» Exercise inputs
☆ ☆ ☆ ☆ ☆

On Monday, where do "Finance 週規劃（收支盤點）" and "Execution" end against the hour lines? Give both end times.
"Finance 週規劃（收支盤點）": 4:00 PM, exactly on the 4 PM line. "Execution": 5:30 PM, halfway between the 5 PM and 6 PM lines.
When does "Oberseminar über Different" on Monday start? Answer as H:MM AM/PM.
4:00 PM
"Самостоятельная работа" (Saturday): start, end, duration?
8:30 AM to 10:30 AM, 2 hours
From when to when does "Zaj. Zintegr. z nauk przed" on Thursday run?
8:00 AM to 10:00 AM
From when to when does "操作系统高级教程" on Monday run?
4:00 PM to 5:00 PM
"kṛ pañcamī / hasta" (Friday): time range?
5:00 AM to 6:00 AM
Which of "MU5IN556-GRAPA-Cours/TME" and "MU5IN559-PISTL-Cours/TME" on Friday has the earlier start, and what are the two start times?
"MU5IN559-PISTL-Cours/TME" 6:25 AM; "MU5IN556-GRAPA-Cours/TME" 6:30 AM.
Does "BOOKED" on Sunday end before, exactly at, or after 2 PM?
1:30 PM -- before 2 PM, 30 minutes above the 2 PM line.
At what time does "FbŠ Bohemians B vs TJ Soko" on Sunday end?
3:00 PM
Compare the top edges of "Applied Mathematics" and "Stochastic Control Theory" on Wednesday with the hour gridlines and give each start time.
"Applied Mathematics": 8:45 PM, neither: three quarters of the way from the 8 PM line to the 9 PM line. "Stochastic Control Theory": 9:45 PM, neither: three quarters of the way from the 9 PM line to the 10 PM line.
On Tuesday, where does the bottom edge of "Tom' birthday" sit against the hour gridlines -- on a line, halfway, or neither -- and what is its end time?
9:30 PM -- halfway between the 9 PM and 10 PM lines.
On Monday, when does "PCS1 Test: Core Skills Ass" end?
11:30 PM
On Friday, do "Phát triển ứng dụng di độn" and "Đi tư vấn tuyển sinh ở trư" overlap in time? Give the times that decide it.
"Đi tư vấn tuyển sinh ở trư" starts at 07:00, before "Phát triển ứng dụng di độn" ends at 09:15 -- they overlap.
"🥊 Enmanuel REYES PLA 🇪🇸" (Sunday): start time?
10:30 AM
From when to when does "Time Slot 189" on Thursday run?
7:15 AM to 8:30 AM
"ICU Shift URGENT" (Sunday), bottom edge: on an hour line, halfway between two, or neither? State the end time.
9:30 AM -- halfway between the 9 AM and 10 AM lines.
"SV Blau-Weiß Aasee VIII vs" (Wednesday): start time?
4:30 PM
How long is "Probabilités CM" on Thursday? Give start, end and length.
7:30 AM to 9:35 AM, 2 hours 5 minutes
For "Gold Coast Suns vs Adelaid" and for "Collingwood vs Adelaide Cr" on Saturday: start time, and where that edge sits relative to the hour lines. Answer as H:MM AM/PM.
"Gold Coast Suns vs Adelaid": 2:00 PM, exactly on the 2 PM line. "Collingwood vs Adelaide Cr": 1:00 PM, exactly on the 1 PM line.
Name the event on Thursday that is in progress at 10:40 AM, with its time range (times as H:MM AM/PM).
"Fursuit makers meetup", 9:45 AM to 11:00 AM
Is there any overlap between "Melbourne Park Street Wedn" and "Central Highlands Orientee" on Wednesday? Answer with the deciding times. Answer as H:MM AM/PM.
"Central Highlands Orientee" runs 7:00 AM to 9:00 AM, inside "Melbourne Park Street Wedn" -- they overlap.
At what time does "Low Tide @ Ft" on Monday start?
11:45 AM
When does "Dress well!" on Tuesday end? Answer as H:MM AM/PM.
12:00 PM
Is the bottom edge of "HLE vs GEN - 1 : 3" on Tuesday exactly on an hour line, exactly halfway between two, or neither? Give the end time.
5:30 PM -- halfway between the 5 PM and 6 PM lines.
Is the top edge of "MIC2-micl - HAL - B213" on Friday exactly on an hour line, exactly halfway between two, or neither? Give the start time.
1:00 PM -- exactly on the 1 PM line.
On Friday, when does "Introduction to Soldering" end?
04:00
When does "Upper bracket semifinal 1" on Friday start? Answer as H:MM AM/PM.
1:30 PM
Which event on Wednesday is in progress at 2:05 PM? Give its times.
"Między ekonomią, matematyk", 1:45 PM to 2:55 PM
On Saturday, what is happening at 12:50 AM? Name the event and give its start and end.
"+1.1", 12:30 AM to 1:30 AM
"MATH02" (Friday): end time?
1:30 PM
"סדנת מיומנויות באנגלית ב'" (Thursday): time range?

☆ ☆ ☆ ☆ ☆

» Task to complete
Reproduce every one of the records above word for word, with nothing added, dropped, or changed.

» Finished task
On Monday, where do "Finance 週規劃（收支盤點）" and "Execution" end against the hour lines? Give both end times.
"Finance 週規劃（收支盤點）": 4:00 PM, exactly on the 4 PM line. "Execution": 5:30 PM, halfway between the 5 PM and 6 PM lines.
When does "Oberseminar über Different" on Monday start? Answer as H:MM AM/PM.
4:00 PM
"Самостоятельная работа" (Saturday): start, end, duration?
8:30 AM to 10:30 AM, 2 hours
From when to when does "Zaj. Zintegr. z nauk przed" on Thursday run?
8:00 AM to 10:00 AM
From when to when does "操作系统高级教程" on Monday run?
4:00 PM to 5:00 PM
"kṛ pañcamī / hasta" (Friday): time range?
5:00 AM to 6:00 AM
Which of "MU5IN556-GRAPA-Cours/TME" and "MU5IN559-PISTL-Cours/TME" on Friday has the earlier start, and what are the two start times?
"MU5IN559-PISTL-Cours/TME" 6:25 AM; "MU5IN556-GRAPA-Cours/TME" 6:30 AM.
Does "BOOKED" on Sunday end before, exactly at, or after 2 PM?
1:30 PM -- before 2 PM, 30 minutes above the 2 PM line.
At what time does "FbŠ Bohemians B vs TJ Soko" on Sunday end?
3:00 PM
Compare the top edges of "Applied Mathematics" and "Stochastic Control Theory" on Wednesday with the hour gridlines and give each start time.
"Applied Mathematics": 8:45 PM, neither: three quarters of the way from the 8 PM line to the 9 PM line. "Stochastic Control Theory": 9:45 PM, neither: three quarters of the way from the 9 PM line to the 10 PM line.
On Tuesday, where does the bottom edge of "Tom' birthday" sit against the hour gridlines -- on a line, halfway, or neither -- and what is its end time?
9:30 PM -- halfway between the 9 PM and 10 PM lines.
On Monday, when does "PCS1 Test: Core Skills Ass" end?
11:30 PM
On Friday, do "Phát triển ứng dụng di độn" and "Đi tư vấn tuyển sinh ở trư" overlap in time? Give the times that decide it.
"Đi tư vấn tuyển sinh ở trư" starts at 07:00, before "Phát triển ứng dụng di độn" ends at 09:15 -- they overlap.
"🥊 Enmanuel REYES PLA 🇪🇸" (Sunday): start time?
10:30 AM
From when to when does "Time Slot 189" on Thursday run?
7:15 AM to 8:30 AM
"ICU Shift URGENT" (Sunday), bottom edge: on an hour line, halfway between two, or neither? State the end time.
9:30 AM -- halfway between the 9 AM and 10 AM lines.
"SV Blau-Weiß Aasee VIII vs" (Wednesday): start time?
4:30 PM
How long is "Probabilités CM" on Thursday? Give start, end and length.
7:30 AM to 9:35 AM, 2 hours 5 minutes
For "Gold Coast Suns vs Adelaid" and for "Collingwood vs Adelaide Cr" on Saturday: start time, and where that edge sits relative to the hour lines. Answer as H:MM AM/PM.
"Gold Coast Suns vs Adelaid": 2:00 PM, exactly on the 2 PM line. "Collingwood vs Adelaide Cr": 1:00 PM, exactly on the 1 PM line.
Name the event on Thursday that is in progress at 10:40 AM, with its time range (times as H:MM AM/PM).
"Fursuit makers meetup", 9:45 AM to 11:00 AM
Is there any overlap between "Melbourne Park Street Wedn" and "Central Highlands Orientee" on Wednesday? Answer with the deciding times. Answer as H:MM AM/PM.
"Central Highlands Orientee" runs 7:00 AM to 9:00 AM, inside "Melbourne Park Street Wedn" -- they overlap.
At what time does "Low Tide @ Ft" on Monday start?
11:45 AM
When does "Dress well!" on Tuesday end? Answer as H:MM AM/PM.
12:00 PM
Is the bottom edge of "HLE vs GEN - 1 : 3" on Tuesday exactly on an hour line, exactly halfway between two, or neither? Give the end time.
5:30 PM -- halfway between the 5 PM and 6 PM lines.
Is the top edge of "MIC2-micl - HAL - B213" on Friday exactly on an hour line, exactly halfway between two, or neither? Give the start time.
1:00 PM -- exactly on the 1 PM line.
On Friday, when does "Introduction to Soldering" end?
04:00
When does "Upper bracket semifinal 1" on Friday start? Answer as H:MM AM/PM.
1:30 PM
Which event on Wednesday is in progress at 2:05 PM? Give its times.
"Między ekonomią, matematyk", 1:45 PM to 2:55 PM
On Saturday, what is happening at 12:50 AM? Name the event and give its start and end.
"+1.1", 12:30 AM to 1:30 AM
"MATH02" (Friday): end time?
1:30 PM
"סדנת מיומנויות באנגלית ב'" (Thursday): time range?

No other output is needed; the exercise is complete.